Saturday, December 12, 2009

Change Dick Cheney Can Believe In

The oratory sugarcoats the poisons, helping to kill hope in the name of it. 





     During the presidential election Candidate Obama promised "Change We Can Believe In" by ending the U.S. instigated war in Iraq and by closing Guantanamo.  Well, Guantanamo is still open and we're still fighting a never ending war in Iraq.

     Obama's Nobel acceptance speech was not one of peace, but one of a condemnation of pacifism and was full of the frighteningly familiar moralizing over good and evil that we came to expect from George W. Bush's diatribes that justified the invasion of Iraq.  President Obama is showing us by his words and actions that he is not giving us change that we can believe in; but hypocrisy we can believe in.

     Here are a few snippets from responses to Obama's peace-winning speech.

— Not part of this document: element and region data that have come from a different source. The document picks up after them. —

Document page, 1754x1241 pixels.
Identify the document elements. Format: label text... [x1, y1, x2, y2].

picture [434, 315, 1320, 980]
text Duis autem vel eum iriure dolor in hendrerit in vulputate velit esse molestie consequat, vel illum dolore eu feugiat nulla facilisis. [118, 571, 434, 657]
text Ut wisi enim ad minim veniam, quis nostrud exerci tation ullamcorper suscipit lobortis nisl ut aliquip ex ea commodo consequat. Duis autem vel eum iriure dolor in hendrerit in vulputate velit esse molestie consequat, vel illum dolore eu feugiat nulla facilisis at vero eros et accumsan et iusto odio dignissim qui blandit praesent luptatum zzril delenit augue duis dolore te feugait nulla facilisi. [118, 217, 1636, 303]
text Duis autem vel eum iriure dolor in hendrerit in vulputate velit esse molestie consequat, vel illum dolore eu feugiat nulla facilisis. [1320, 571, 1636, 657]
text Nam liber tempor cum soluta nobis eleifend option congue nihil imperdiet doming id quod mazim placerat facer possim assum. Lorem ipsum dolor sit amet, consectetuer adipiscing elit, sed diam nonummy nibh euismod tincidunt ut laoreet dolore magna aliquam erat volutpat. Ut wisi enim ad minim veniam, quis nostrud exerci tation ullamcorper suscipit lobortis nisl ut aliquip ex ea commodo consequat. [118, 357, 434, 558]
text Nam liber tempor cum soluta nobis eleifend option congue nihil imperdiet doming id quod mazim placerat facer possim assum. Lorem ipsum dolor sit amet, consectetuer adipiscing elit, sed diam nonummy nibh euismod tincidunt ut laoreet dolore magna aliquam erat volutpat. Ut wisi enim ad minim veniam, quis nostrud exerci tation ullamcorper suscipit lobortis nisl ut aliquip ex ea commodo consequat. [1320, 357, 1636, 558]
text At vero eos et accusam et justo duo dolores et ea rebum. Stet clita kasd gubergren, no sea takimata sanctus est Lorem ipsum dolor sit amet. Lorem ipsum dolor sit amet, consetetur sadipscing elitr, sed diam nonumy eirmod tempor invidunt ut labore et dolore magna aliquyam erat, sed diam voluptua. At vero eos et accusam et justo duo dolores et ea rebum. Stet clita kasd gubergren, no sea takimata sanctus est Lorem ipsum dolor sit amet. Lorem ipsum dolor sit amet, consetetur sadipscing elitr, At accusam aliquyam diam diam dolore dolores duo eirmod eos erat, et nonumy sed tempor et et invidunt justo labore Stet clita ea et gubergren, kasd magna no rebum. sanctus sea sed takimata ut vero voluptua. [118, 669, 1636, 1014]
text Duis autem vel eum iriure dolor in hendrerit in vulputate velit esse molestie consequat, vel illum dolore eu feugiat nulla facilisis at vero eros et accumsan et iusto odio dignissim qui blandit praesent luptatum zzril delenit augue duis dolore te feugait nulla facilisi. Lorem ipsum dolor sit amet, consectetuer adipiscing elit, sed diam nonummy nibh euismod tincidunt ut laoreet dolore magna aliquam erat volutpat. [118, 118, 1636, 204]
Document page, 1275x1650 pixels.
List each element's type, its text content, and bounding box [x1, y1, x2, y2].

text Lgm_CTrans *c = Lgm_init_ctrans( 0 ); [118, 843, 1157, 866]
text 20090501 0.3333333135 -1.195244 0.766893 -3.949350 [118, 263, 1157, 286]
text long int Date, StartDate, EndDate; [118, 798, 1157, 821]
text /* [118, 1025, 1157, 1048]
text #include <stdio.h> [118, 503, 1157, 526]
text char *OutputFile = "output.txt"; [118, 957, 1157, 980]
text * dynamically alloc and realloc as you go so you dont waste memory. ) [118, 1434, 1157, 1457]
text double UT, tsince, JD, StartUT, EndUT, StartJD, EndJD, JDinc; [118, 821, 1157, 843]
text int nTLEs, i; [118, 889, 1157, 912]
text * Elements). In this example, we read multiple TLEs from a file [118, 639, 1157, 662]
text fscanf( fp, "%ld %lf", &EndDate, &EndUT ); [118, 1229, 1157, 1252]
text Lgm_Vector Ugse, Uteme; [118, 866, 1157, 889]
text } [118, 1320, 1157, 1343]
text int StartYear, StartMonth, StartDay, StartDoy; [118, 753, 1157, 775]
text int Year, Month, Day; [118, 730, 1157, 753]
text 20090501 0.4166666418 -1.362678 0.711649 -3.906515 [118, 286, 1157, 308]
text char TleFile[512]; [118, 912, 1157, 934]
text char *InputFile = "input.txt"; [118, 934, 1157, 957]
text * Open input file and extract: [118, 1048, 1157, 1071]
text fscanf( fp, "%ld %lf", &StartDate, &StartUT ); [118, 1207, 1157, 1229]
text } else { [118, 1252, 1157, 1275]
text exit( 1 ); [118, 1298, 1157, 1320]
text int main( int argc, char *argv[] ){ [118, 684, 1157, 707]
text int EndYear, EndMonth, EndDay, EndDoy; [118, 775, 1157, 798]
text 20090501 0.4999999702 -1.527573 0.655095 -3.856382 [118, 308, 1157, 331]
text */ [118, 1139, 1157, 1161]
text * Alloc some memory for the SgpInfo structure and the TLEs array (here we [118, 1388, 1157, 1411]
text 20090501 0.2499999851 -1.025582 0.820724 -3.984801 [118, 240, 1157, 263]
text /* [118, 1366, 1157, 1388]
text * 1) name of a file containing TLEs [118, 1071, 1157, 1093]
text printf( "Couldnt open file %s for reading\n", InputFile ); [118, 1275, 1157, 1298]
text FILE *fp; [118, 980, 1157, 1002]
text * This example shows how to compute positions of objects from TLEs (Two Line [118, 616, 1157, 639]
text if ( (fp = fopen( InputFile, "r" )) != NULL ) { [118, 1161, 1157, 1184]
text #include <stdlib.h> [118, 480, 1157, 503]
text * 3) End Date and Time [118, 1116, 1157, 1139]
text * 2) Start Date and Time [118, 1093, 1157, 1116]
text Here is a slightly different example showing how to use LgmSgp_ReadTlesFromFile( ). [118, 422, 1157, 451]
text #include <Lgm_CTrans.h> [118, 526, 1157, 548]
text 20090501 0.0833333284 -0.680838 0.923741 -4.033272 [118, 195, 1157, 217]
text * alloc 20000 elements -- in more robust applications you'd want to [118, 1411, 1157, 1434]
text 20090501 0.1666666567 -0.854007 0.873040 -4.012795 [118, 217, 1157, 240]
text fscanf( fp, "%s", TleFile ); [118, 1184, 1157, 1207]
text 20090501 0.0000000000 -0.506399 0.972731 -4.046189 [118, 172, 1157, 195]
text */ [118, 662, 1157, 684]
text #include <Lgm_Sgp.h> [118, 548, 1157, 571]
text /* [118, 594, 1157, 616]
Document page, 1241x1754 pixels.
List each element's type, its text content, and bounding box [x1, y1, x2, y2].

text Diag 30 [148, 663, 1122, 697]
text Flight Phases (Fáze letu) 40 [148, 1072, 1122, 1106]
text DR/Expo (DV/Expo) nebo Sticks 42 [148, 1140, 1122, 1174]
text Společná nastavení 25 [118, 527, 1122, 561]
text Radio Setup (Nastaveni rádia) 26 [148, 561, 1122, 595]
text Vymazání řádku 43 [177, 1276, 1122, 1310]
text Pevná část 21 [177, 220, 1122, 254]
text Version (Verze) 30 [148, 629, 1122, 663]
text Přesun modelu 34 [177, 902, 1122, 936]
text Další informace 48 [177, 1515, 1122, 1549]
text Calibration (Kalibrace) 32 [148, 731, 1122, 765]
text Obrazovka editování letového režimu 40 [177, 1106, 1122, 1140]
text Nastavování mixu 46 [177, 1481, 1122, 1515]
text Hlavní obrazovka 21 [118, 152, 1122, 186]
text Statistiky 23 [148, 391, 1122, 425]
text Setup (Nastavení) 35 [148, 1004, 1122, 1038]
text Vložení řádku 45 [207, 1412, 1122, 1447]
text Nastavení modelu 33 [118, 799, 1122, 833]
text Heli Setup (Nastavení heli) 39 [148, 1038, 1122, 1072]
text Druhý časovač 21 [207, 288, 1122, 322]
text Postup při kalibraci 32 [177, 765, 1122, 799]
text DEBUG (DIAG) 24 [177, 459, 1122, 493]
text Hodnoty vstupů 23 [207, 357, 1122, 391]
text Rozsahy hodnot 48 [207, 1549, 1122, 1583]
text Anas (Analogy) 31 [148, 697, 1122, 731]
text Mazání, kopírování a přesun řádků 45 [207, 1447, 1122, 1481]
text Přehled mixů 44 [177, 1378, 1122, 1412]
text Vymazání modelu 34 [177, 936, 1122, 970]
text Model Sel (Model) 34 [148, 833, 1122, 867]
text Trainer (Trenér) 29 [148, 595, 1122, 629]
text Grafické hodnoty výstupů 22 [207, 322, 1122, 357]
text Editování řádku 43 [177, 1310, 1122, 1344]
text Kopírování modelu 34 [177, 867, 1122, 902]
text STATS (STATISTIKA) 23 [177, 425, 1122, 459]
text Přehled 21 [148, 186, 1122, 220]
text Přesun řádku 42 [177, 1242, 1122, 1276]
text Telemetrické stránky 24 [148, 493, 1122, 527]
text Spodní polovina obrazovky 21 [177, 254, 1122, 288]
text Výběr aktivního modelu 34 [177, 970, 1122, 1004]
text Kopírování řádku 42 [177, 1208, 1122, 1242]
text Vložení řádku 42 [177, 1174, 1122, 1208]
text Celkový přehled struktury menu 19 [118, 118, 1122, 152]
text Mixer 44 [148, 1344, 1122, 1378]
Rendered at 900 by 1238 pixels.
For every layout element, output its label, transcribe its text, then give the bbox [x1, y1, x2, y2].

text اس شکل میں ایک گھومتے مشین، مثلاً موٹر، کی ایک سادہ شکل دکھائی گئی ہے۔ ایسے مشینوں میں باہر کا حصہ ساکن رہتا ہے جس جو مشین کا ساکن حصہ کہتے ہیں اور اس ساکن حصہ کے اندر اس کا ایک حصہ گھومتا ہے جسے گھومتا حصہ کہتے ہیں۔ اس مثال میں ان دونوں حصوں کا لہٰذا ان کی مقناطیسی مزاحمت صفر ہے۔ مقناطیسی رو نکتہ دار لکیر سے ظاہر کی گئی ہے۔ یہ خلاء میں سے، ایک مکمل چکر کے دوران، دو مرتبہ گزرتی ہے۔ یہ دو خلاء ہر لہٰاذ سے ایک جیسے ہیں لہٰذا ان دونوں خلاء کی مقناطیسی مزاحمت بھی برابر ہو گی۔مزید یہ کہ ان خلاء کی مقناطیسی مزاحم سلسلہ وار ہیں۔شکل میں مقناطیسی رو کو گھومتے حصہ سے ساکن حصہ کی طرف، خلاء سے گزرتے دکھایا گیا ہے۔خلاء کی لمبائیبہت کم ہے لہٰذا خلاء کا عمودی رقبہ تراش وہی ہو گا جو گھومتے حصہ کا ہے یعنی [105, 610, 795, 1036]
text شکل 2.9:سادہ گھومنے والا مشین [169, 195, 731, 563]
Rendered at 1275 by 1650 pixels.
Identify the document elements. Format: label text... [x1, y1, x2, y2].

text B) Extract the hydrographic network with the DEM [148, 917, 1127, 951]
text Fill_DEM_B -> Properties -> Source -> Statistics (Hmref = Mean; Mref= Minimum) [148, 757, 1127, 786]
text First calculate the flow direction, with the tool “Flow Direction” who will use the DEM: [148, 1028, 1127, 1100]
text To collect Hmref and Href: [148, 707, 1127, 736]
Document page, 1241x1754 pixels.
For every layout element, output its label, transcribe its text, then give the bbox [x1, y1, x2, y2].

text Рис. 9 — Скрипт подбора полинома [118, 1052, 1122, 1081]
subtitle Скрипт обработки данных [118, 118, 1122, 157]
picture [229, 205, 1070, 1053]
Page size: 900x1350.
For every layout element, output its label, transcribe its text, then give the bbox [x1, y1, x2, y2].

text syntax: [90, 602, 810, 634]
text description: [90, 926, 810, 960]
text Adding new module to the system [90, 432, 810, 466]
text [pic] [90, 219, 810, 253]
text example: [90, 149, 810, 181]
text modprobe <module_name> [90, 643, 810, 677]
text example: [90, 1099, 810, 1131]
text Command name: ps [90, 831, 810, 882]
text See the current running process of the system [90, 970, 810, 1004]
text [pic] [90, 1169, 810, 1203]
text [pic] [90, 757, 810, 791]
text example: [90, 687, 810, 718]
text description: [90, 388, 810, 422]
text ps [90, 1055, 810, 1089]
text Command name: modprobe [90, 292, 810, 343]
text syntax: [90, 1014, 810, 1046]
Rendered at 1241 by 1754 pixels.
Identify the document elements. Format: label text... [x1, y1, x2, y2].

      AntiWar.com's response:
     But President Obama’s “acceptance speech” was far from an expression of contrition, spending most of the speech defending his War in Afghanistan as an inherently just war, and rambling on about all the other recent American wars and his ostensible justifications of them.
     Then, in what must’ve been one of the least humble and least appropriate speeches ever given before the Nobel Committee, Obama declared non-violence to be impractical and insisted that the “limits of reason” meant that the American military would continue to have to be used for “moral” reasons.
     In extolling the virtues of war while accepting what was supposed to be a prize for radical advocates of peace, President Obama had what could only be called one of the quintessential jerkass moments of American history, an embarrassing exhortation to the advocates of peace to accept violence as the one true way of solving the world’s problems.
     Truthout's response:
     From President Obama, we hear that peace is the ultimate goal. But "peace" is a fixture on a strategic horizon that keeps moving as the military keeps marching.
     Just a couple of days before Obama stepped to the podium in Oslo, the general running the US war effort in Afghanistan spoke to a Congressional committee in Washington about the president's recent pledge to begin withdrawal of US troops in July 2011. "I don't believe that is a deadline at all," Stanley McChrystal said.
     War is not peace. It never has been. It never will be.

     Yes, I am thankful that Obama is in office and not McCain, or dog-forbid Palin.  Still, after hearing Obama's war rhetoric in what was supposed to be a peace speech, I can only think back to a year ago and mourn for the time when I had so much hope.


The more things change, the more they stay the same.

2 comments:

Jeepguy said...

"...I can only think back to a year ago and mourn for the time when I had so much hope."

Boy does that ever ring true with me. I really feel like I got sold down the river. I guess I'd still rather have Obama than the McDoughboy and Sister Sarah team(god forbid!), but it's sort of like being strapped into the dental chair and choosing between having a filling or a full tooth extraction without anesthetic. Quick! Give me the laughing gas so I won't know!

Just found your blog and am reading through some of what you write. Good stuff & right on, IMO. Thanks!
Gary

Heretic Tom said...

Thanks, Gary. I'm enjoying your blog as well.